Ecco perchè la politica estera di D’Alema è fallimentare
D’Alema ha un chiodo fisso: senza una soluzione del problema palestinese sarebbe difficile pensare di stabilizzare il Medio Oriente. Personalmente credo che il problema vada visto esattamente al contrario: quando ci sarà pace e democrazia in Medio Oriente la pace tra israeliani e palestinesi sarà automatica. Quel conflitto infatti è mio parere solo un pretesto dei regimi sanguinari del medio oriente per non affrontare i propri fallimenti. Tanto di più nel momento in cui altri paesi poveri stanno rinascendo economicamente (paesi ex-sovietici, India, Cina, ecc.).
Ma facciamo finta che D’Alema abbia ragione, che la pace in Medio Oriente dipenda dal conflitto israelo-palestinese. Se così fosse, la prima cosa che bisognerebbe fare è usare bastone e carota con chi si oppone alla pace: Siria e Iran per primi, visto che sono loro che ufficialmente finanziano e armano Hezbollah, Hamas e tutti i vari groppuscoli destabilizzanti del Medio Oriente.

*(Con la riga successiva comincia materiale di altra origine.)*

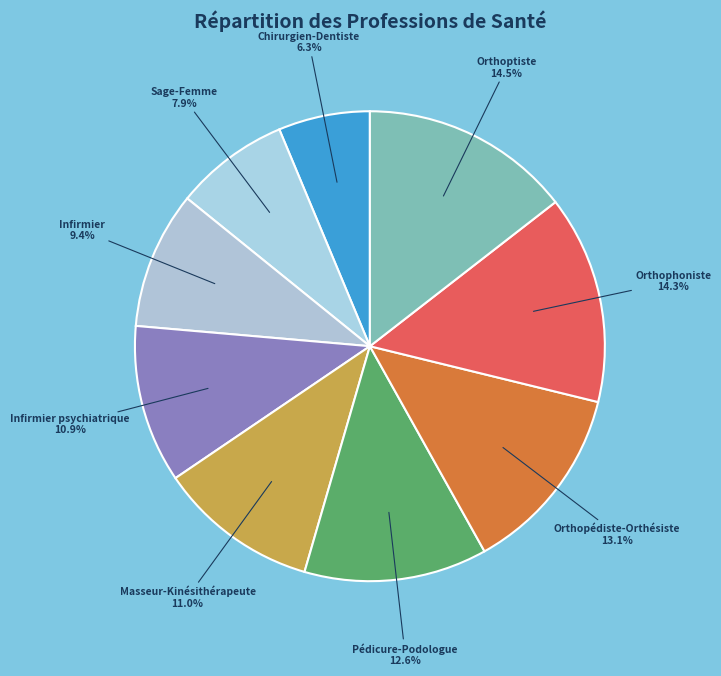

What is the smallest slice in the pie chart?

Chirurgien-Dentiste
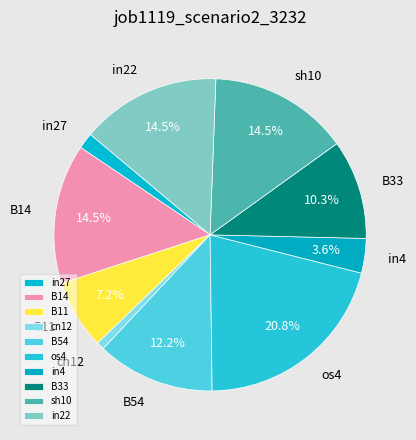

Is there any slice that represents more than half of the pie?

No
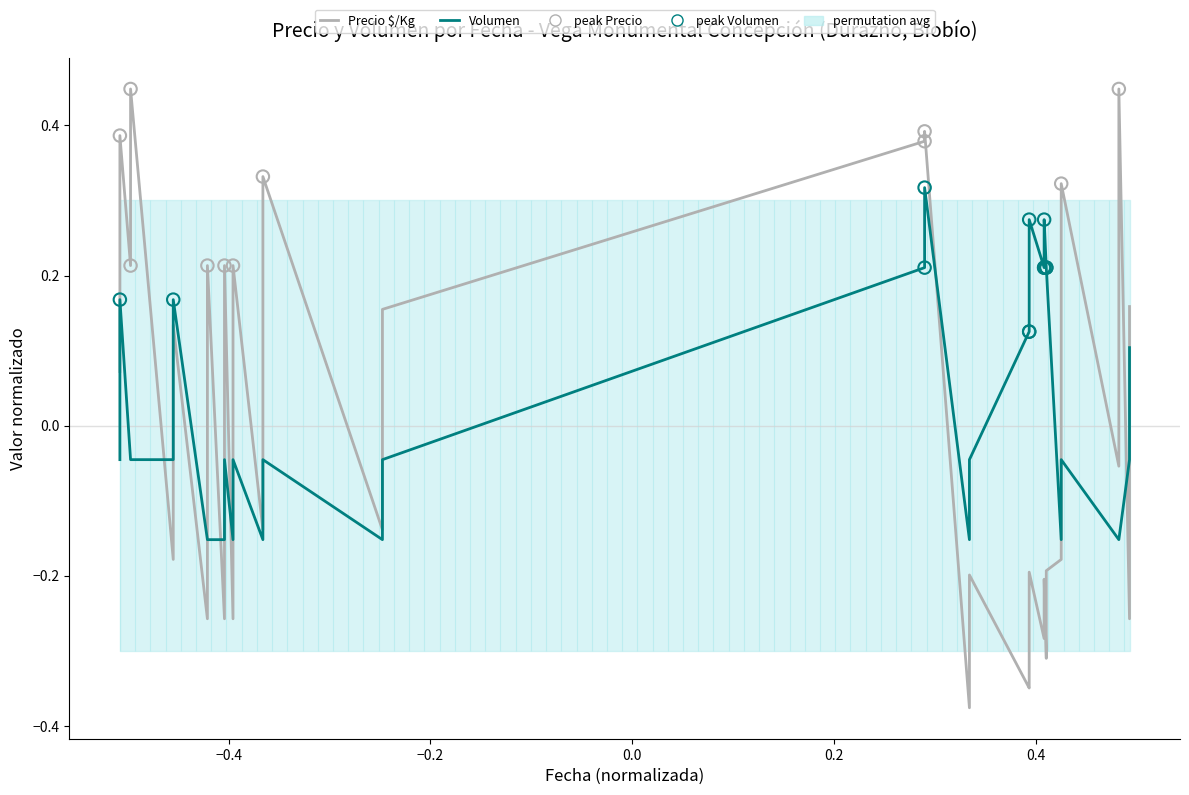

Is the value of Precio $/Kg at 35 greater than the value of Volumen at 30?

No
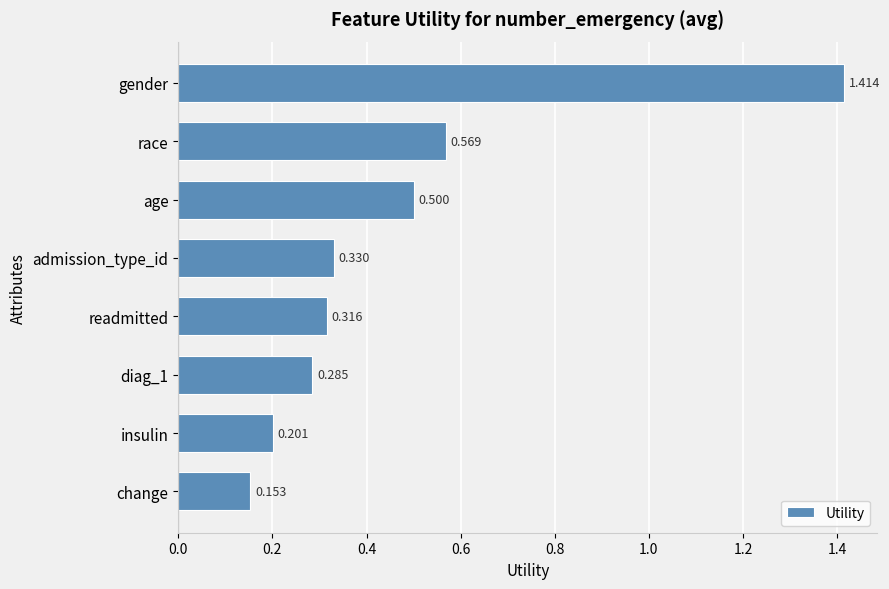

What is the label of the 4th bar from the bottom?

readmitted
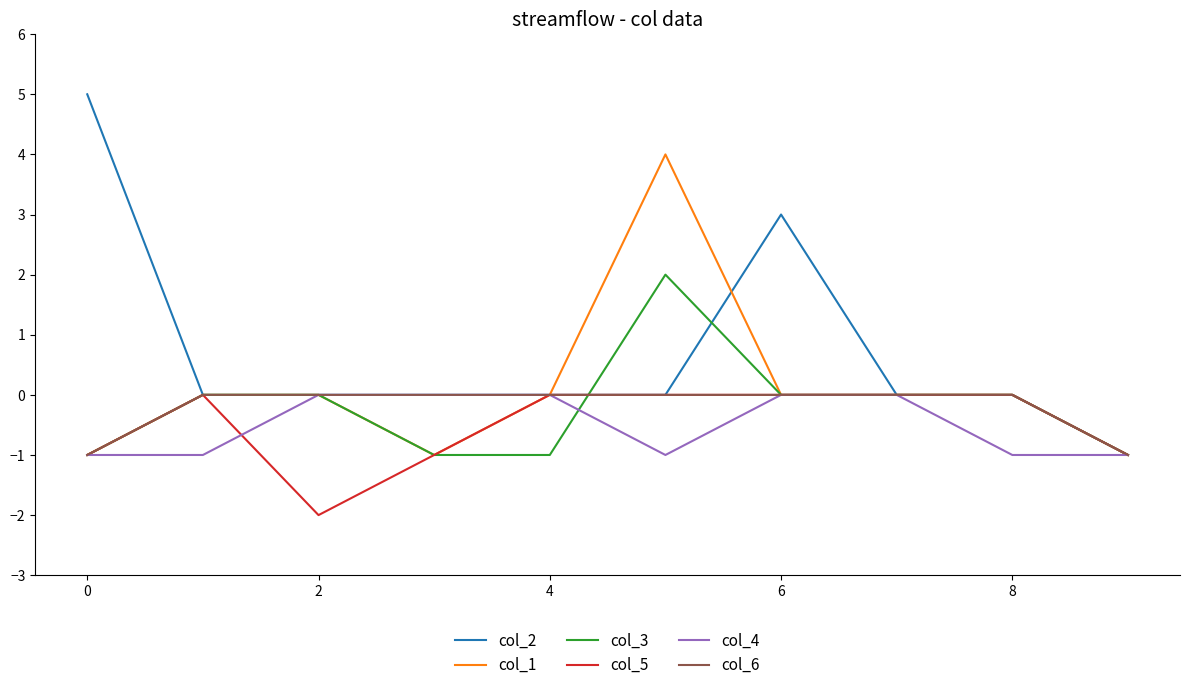

What is the greatest value displayed?

5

D’Alema cosa propone a questi interlocutori violenti? solo carote. In Libano per esempio, insiste a trattare con la Siria e con Hezbollah. Nulla di male in sè, se non fosse che costoro trattano con una mano con l’UE (e con D’Alema), e con l’altra uccidono uno alla volta gli oppositori. Ora, se D’Alema vuole trattare con la Siria, è liberissimo di farlo. Ma non può fare finta che il regime di Assad non c’entri nulla con le stragi in Libano e con l’occupazione di Gaza da parte di Hamas. Un politico intelligente non può offrire solo carote, altrimenti non verrà mai preso sul serio e rispettato dai bulli mediorientali. Manca da parte di D’Alema non solo il bastone, ma perfino la minaccia del bastone. Per bastone, sia chiaro, non intendo la guerra. Ma che almeno in caso di manifesta cattiva volontà di pace da parte del regime di Damasco (che è chiara, visto i continui attentati ai leader libanesi antisiriani e il mancato riconoscimento formale dell’autonomia del Libano), scattino sanzioni politiche ed economiche contro la Siria: isolamento internazionale, sanzioni e dazi, ecc.
Fino a quando D’Alema e compagni non capiranno che con i dittatori bisogna anche saper battere i pugni sul tavolo, non riuscirà mai ad ottenere nulla. Le parole, con chi quotidianamente uccide e tortura (il proprio popolo prima di tutto), non sono il linguaggio più efficace. Non con chi conosce solo il linguaggio della forza.